## WHAT YOU SHOULD DO
Decide whether each statement below agrees with the passage on the Gospel and sacrifice. Answer yes or no for each, and quote the words from the passage that settle it. (a) The passage says Pope Francis practices what he preaches. (b) The passage attributes the promise of an easy yoke to Matthew 11:30. (c) The passage says children need to see adults protect their own comfort.

## SUPPLIED PASSAGE
────────────────
If we really truly believe the Gospel, then there is more to us and why we’re here than what the world can offer. It makes sense that if this world is all there is, then you and your interests and your comfort/happiness are all that matters. If there is no Justice, no Truth, no God, no Incarnation, no Death & Resurrection, no Heaven, no Hell…then what does any of it matter? Then your suffering is the only scandal! And doesn’t the world operate this way? In answer to choices to ditch family responsibilities for a new adventure you’ll hear: “Well, if it makes you happy…” Because self-interested happiness is the ultimate virtue of our culture.

But Jesus calls us to something much more radical. He calls us to die to ourselves in order to live for Him, and in turn, to live for others. How absolutely crazy! Something I love about our new Pope Francis is how much he stresses living the gospel in such a radical, leave-your-own-comfort-behind, kind of way! And he actually practices what he preaches! This is what our world needs to see. A Christian living for God and for others. Not just a moralized version of the self-interested, pleasure-seeking, consumerist attitude of this world. And our children need to see this too. They need to see us sacrifice our own comfort, our own things, our food, our money, whatever it is that God is calling us to sacrifice for others. This is what Jesus calls us to do, and our kids need to see what that looks like.

As Christians, we believe every person is created in the image of God. That means that every person possesses the same human dignity. True? Then there are more important things than my comfort, my pleasure, my happiness, or my self. And if there are more important things in this world, then other things will take priority over seeking my own comfort/pleasure/happiness. Sacrifice will be necessary. Recognizing that God may need me for His plan in a way that I didn’t expect or anticipate. So, suffering must be met with a “let it be done unto me.” Jesus also promises in Matthew 11:30 that His “yoke is easy” and His “burden is light.” We never carry our sufferings alone, and we know that our suffering will not be forever. What’s more, we are able to join our suffering to the sufferings of Christ. In picking up our crosses to follow Him, we join in His redemptive work! (Ah! I could just go on and on!)

6. Don’t be SO Serious!
────────────────
## SUPPLIED MATERIAL
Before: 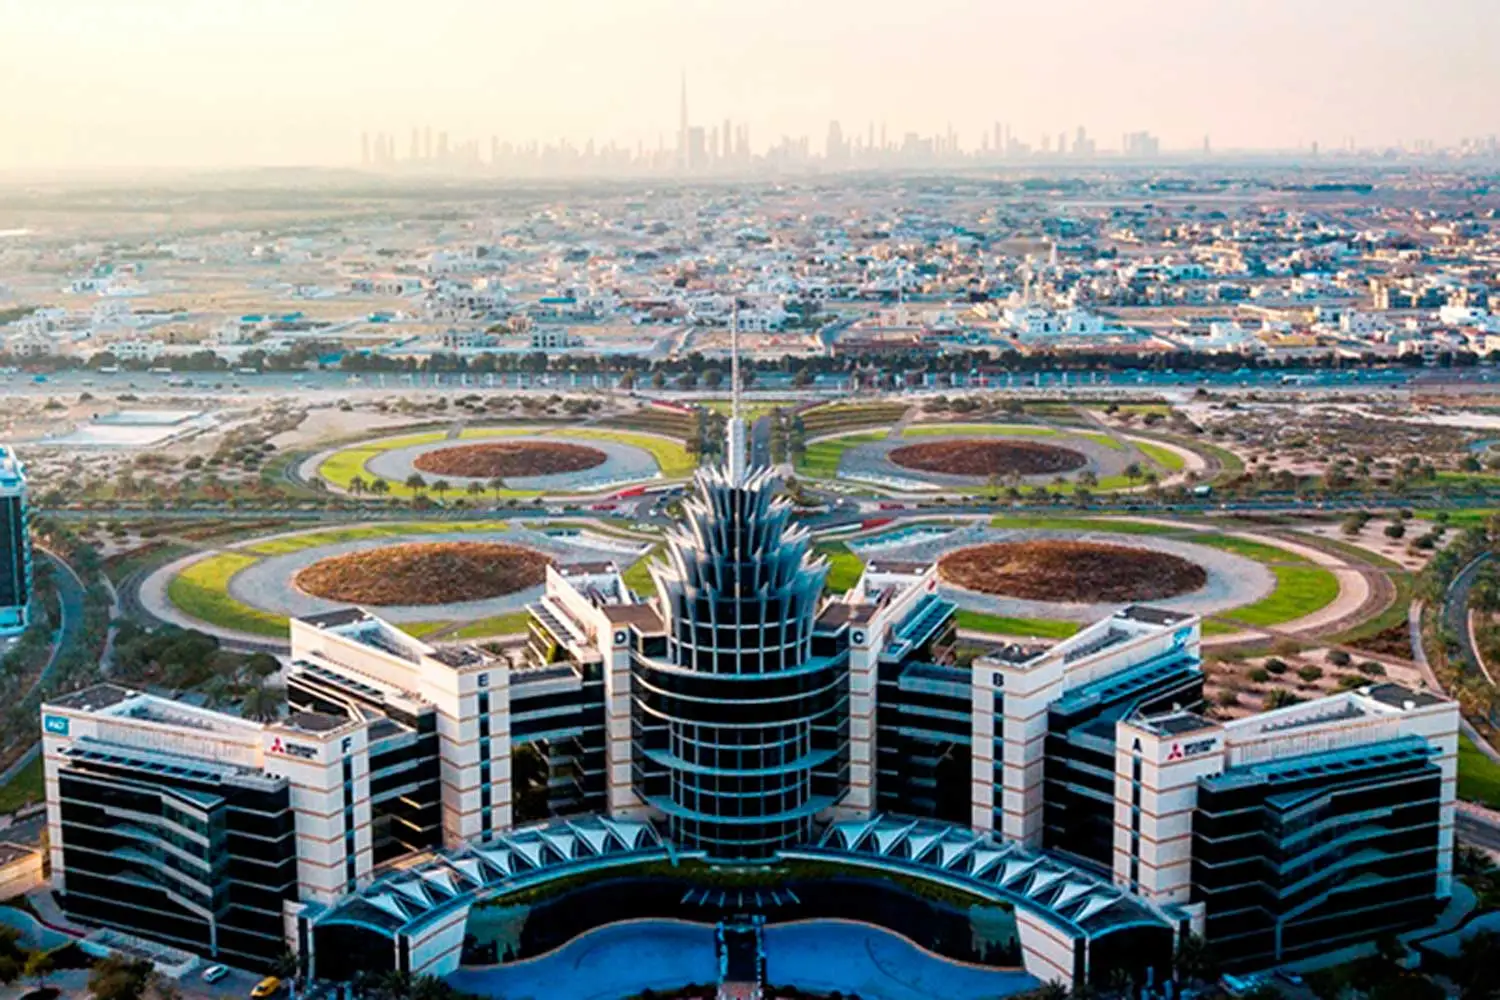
────────────────
## TASK OUTPUT
(a) Yes: "And he actually practices what he preaches!"
(b) Yes: "Jesus also promises in Matthew 11:30 that His “yoke is easy” and His “burden is light.”"
(c) No: "They need to see us sacrifice our own comfort, our own things, our food, our money, whatever it is that God is calling us to sacrifice for others."